_Directions_
Return the whole listing exactly, omitting the pictures.

_Information shown_

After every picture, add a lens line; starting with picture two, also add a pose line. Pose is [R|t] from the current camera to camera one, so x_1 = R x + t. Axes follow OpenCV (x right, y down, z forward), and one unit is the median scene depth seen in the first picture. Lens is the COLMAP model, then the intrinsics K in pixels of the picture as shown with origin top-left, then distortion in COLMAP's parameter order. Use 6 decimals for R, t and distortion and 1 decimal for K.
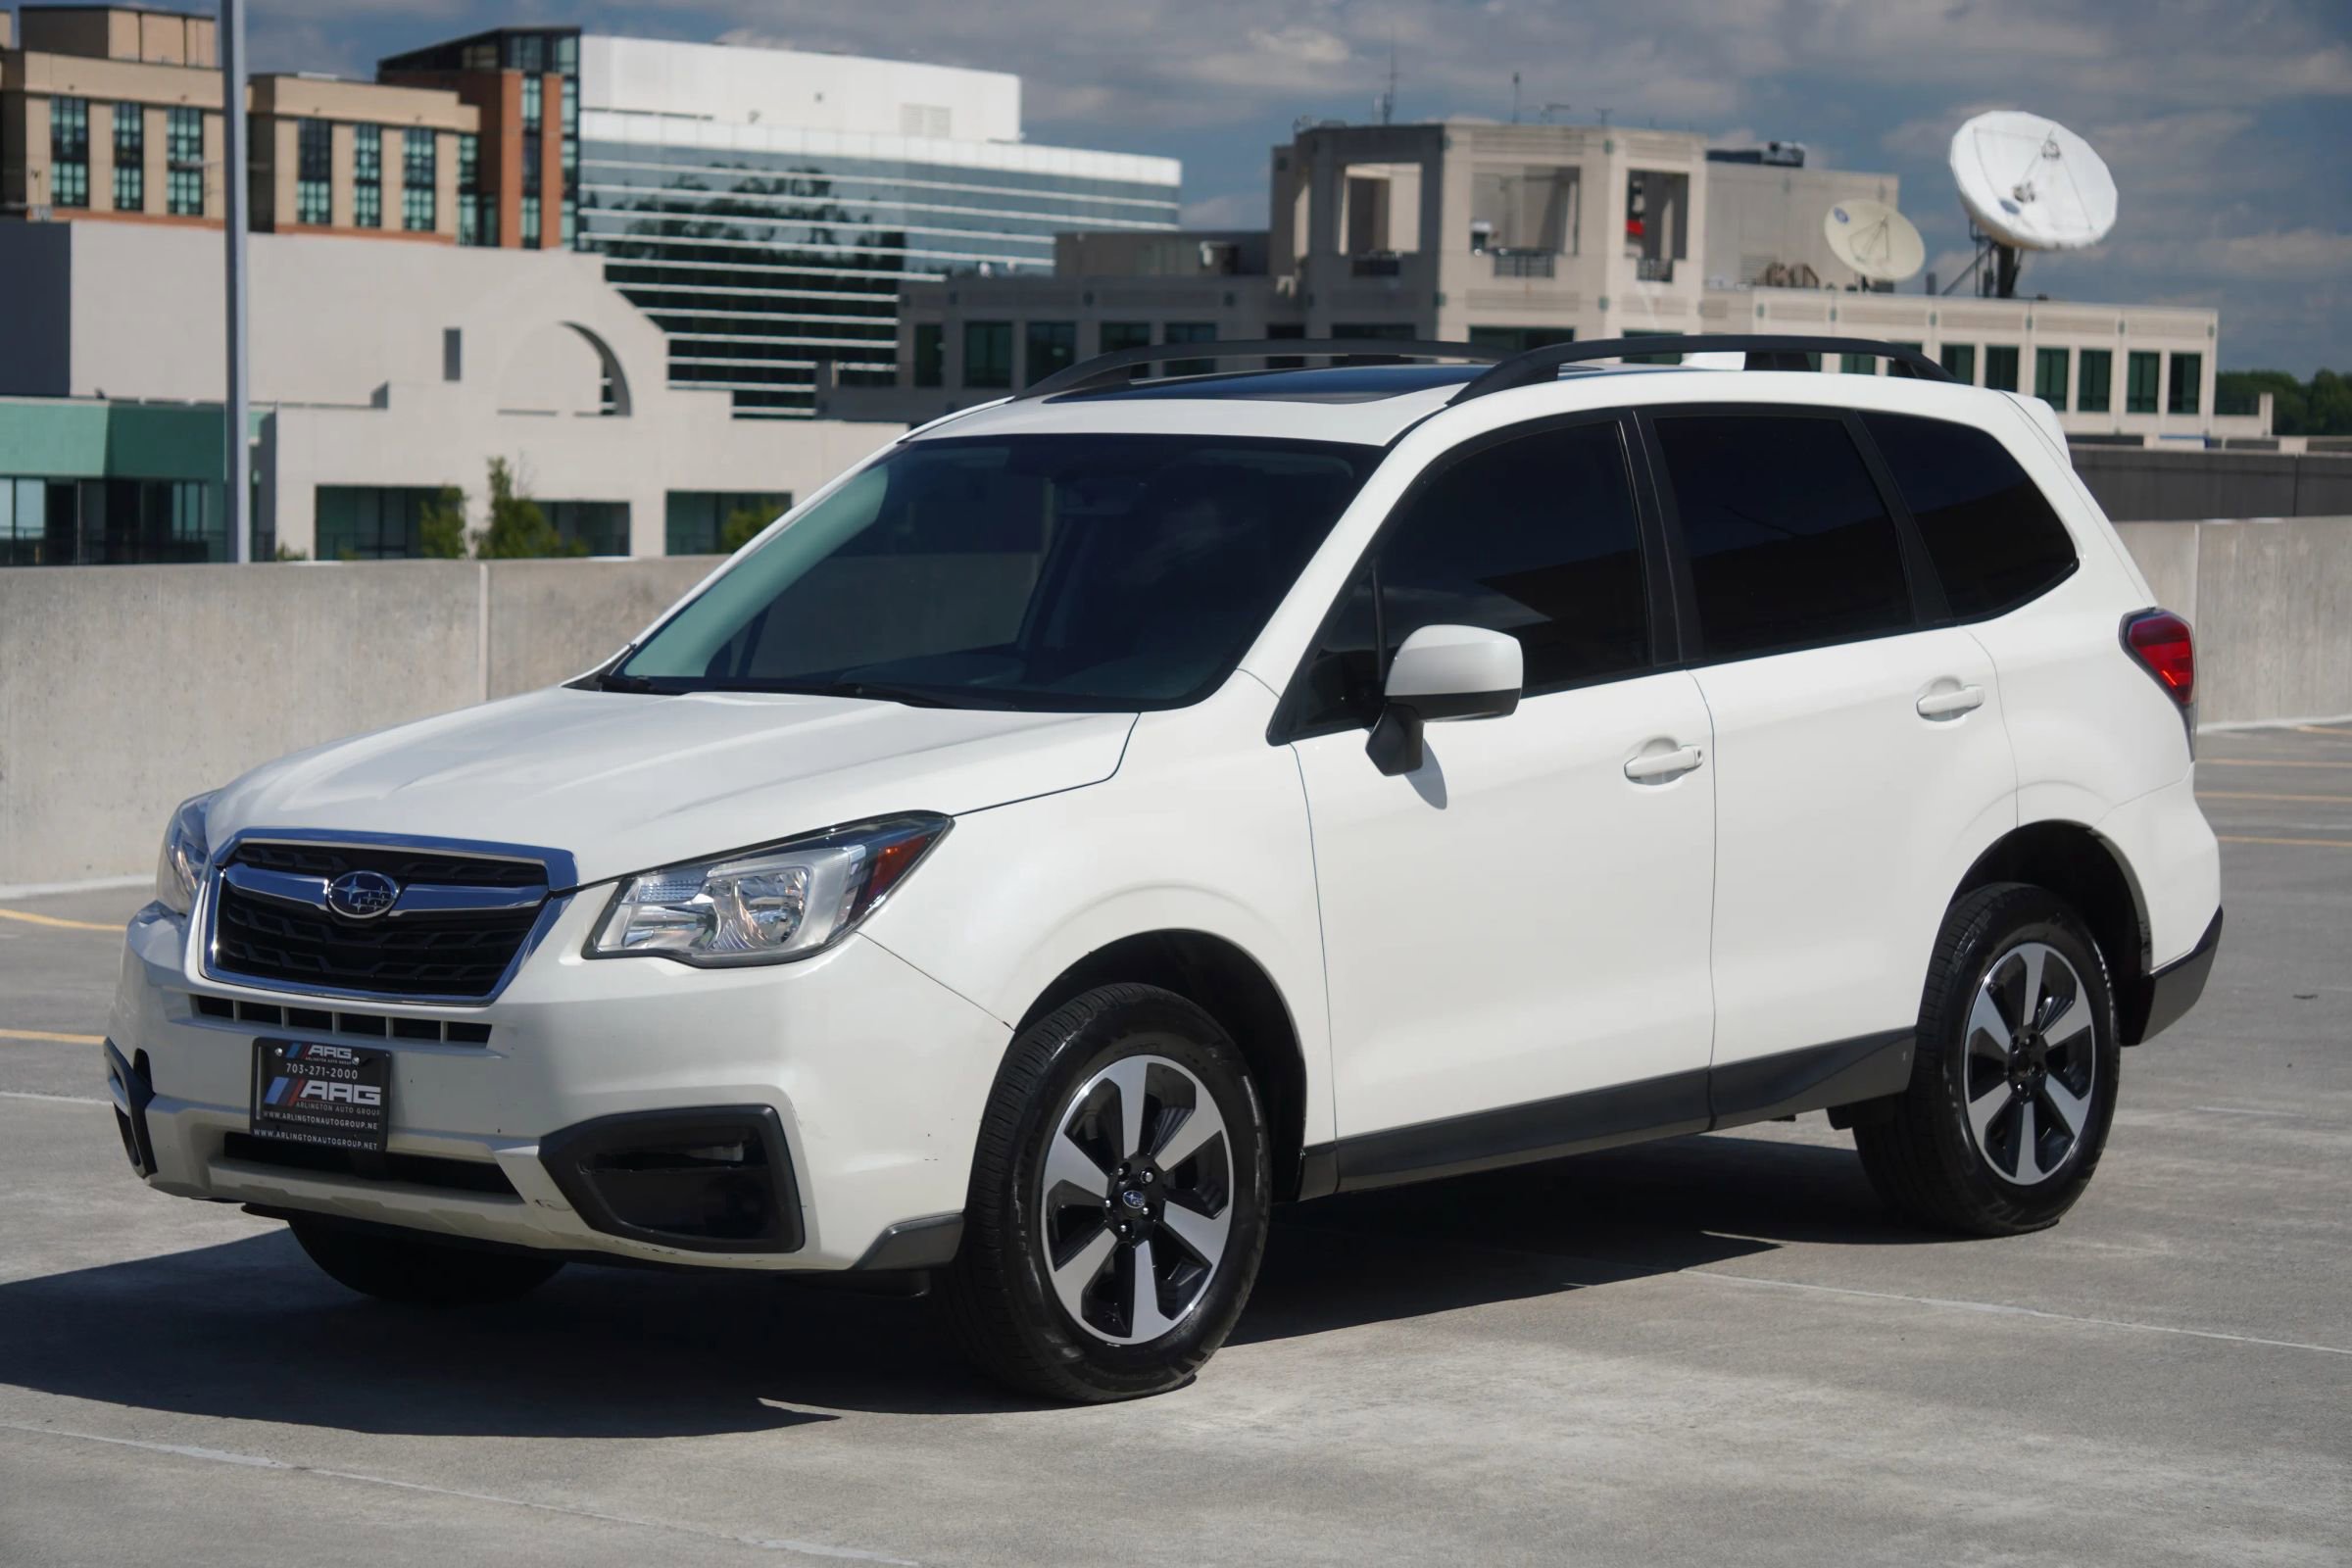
lens RADIAL K [[6186.6, 0, 1176.0], [0, 6186.6, 784.0], [0, 0, 1]] dist [0.383620, 2.591588]
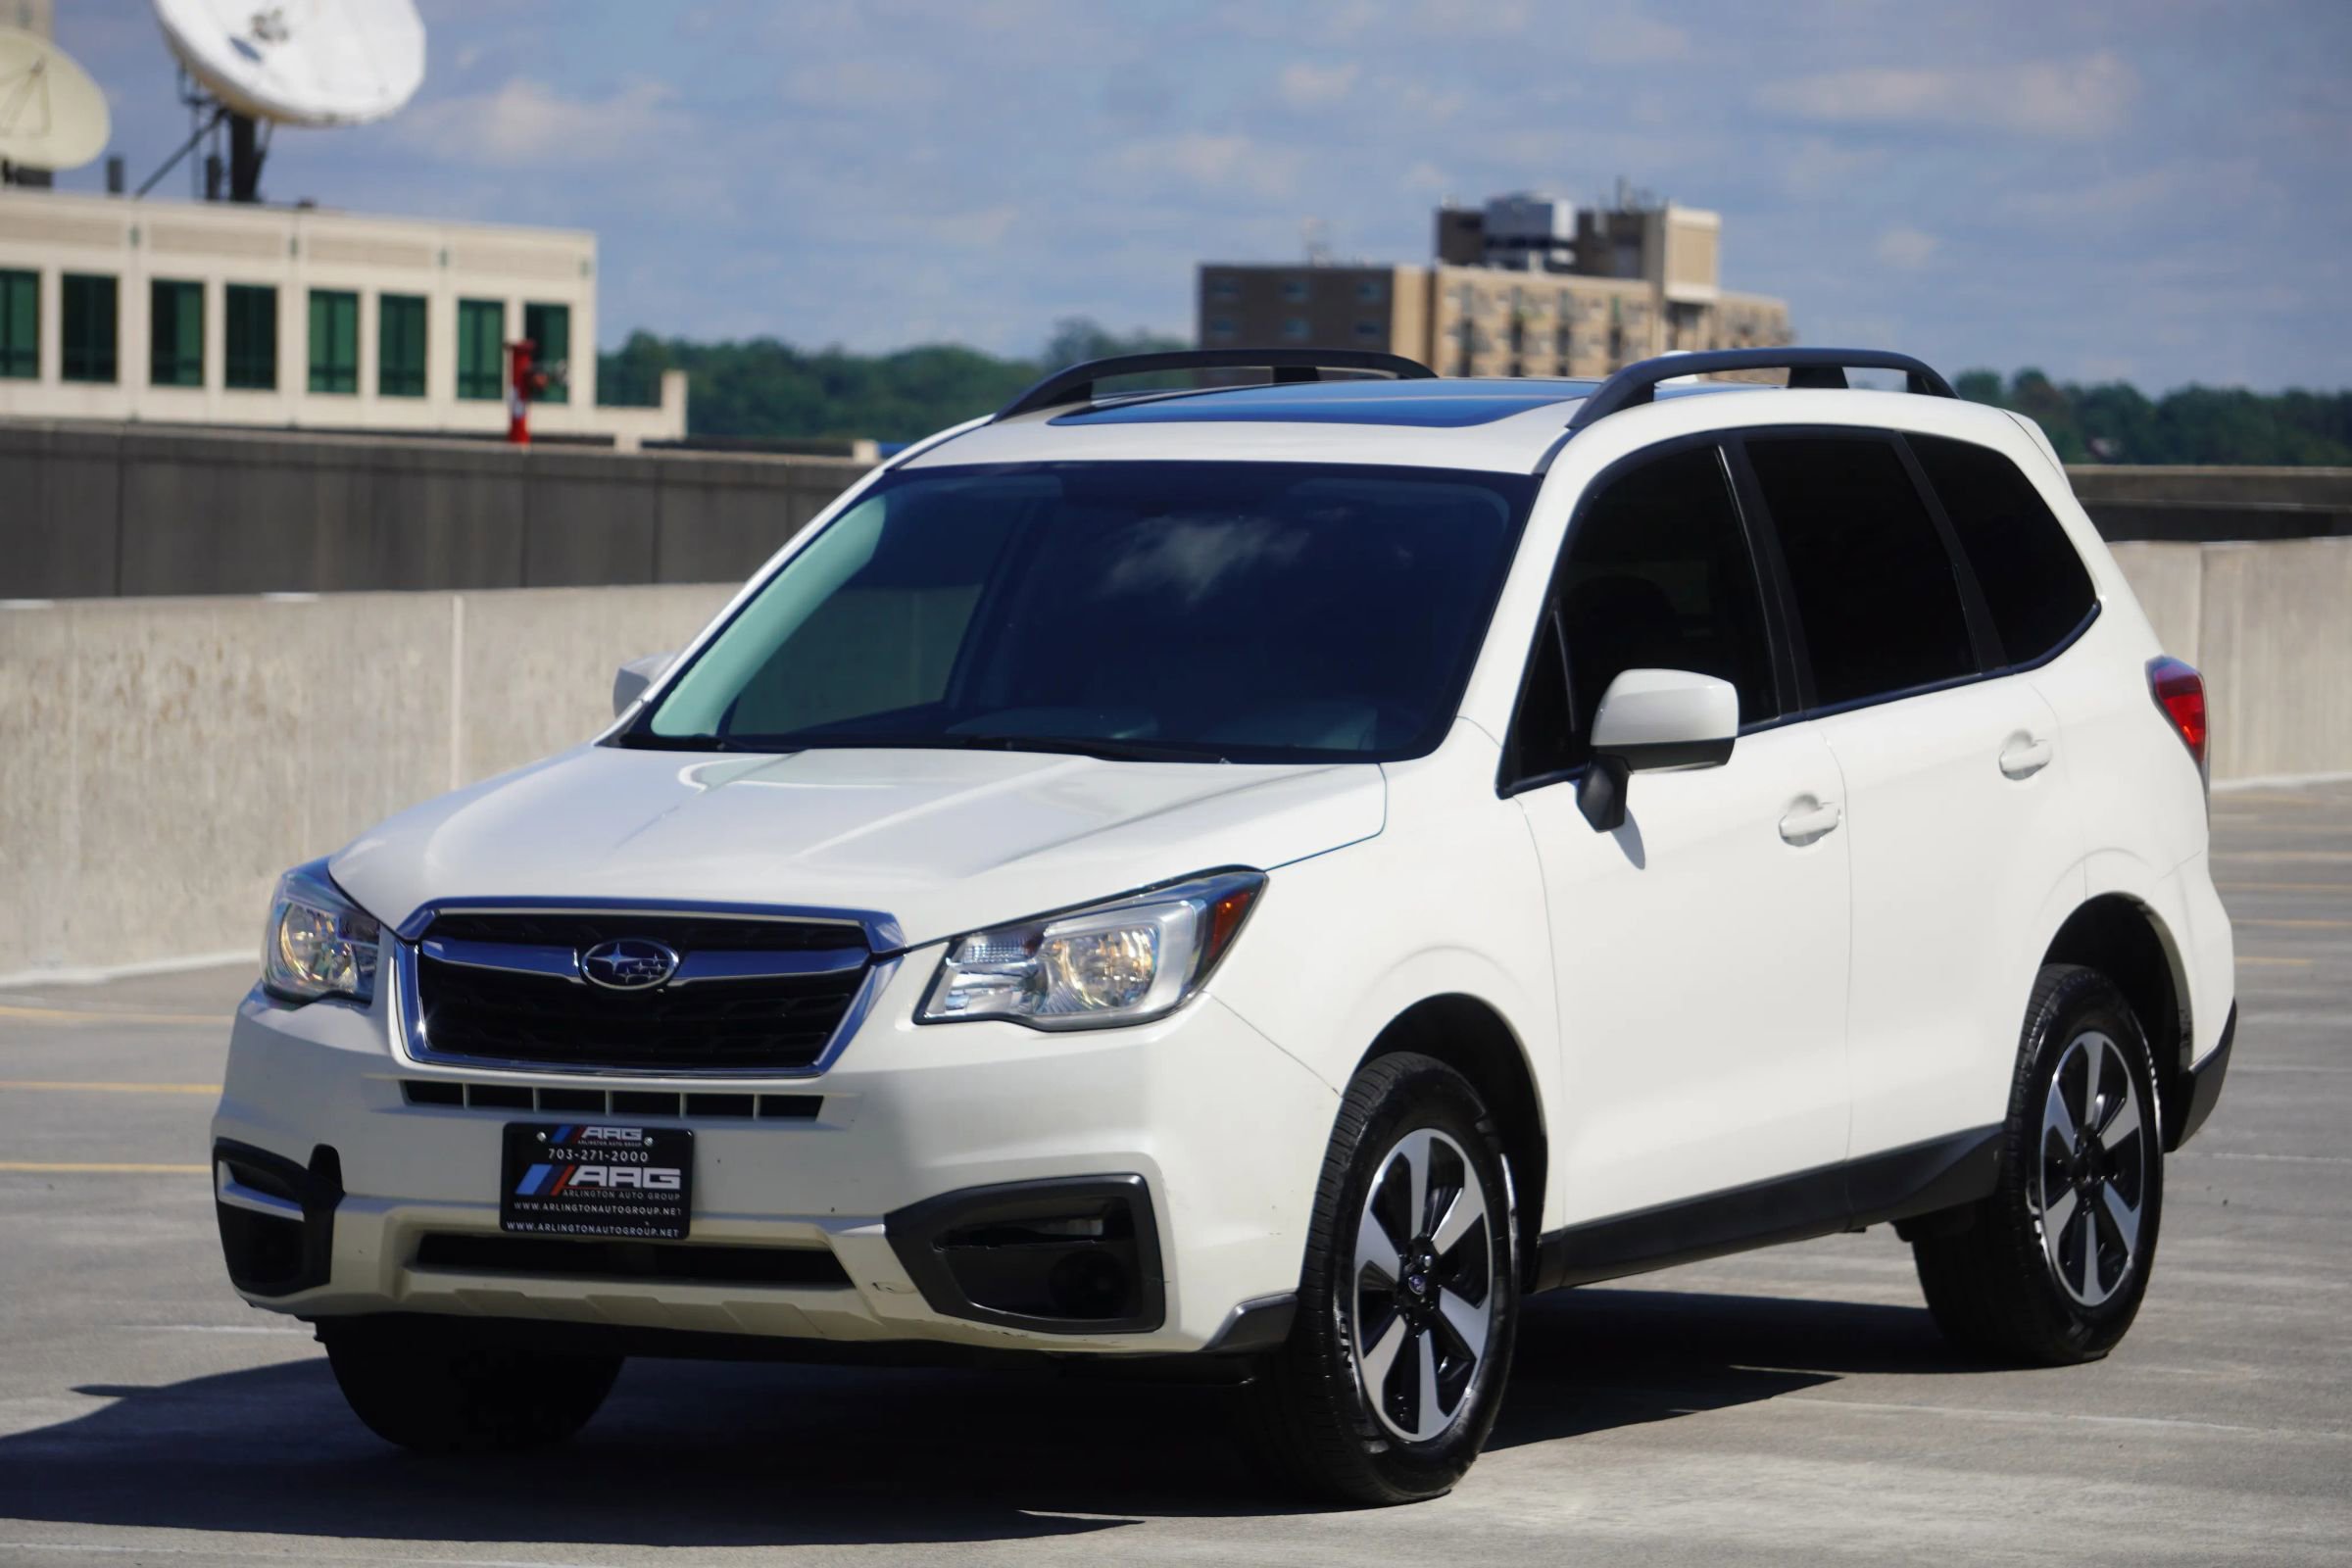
lens RADIAL K [[10810.5, 0, 1225.2], [0, 10810.5, 790.8], [0, 0, 1]] dist [1.725197, 3.960596]
pose [[0.971192, -0.008221, 0.238158, -0.404267], [0.013707, 0.999677, -0.021389, 0.026199], [-0.237906, 0.024037, 0.970991, -0.551054]]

_Reply to the task_
After every picture, add a lens line; starting with picture two, also add a pose line. Pose is [R|t] from the current camera to camera one, so x_1 = R x + t. Axes follow OpenCV (x right, y down, z forward), and one unit is the median scene depth seen in the first picture. Lens is the COLMAP model, then the intrinsics K in pixels of the picture as shown with origin top-left, then distortion in COLMAP's parameter order. Use 6 decimals for R, t and distortion and 1 decimal for K.
lens RADIAL K [[6186.6, 0, 1176.0], [0, 6186.6, 784.0], [0, 0, 1]] dist [0.383620, 2.591588]
lens RADIAL K [[10810.5, 0, 1225.2], [0, 10810.5, 790.8], [0, 0, 1]] dist [1.725197, 3.960596]
pose [[0.971192, -0.008221, 0.238158, -0.404267], [0.013707, 0.999677, -0.021389, 0.026199], [-0.237906, 0.024037, 0.970991, -0.551054]]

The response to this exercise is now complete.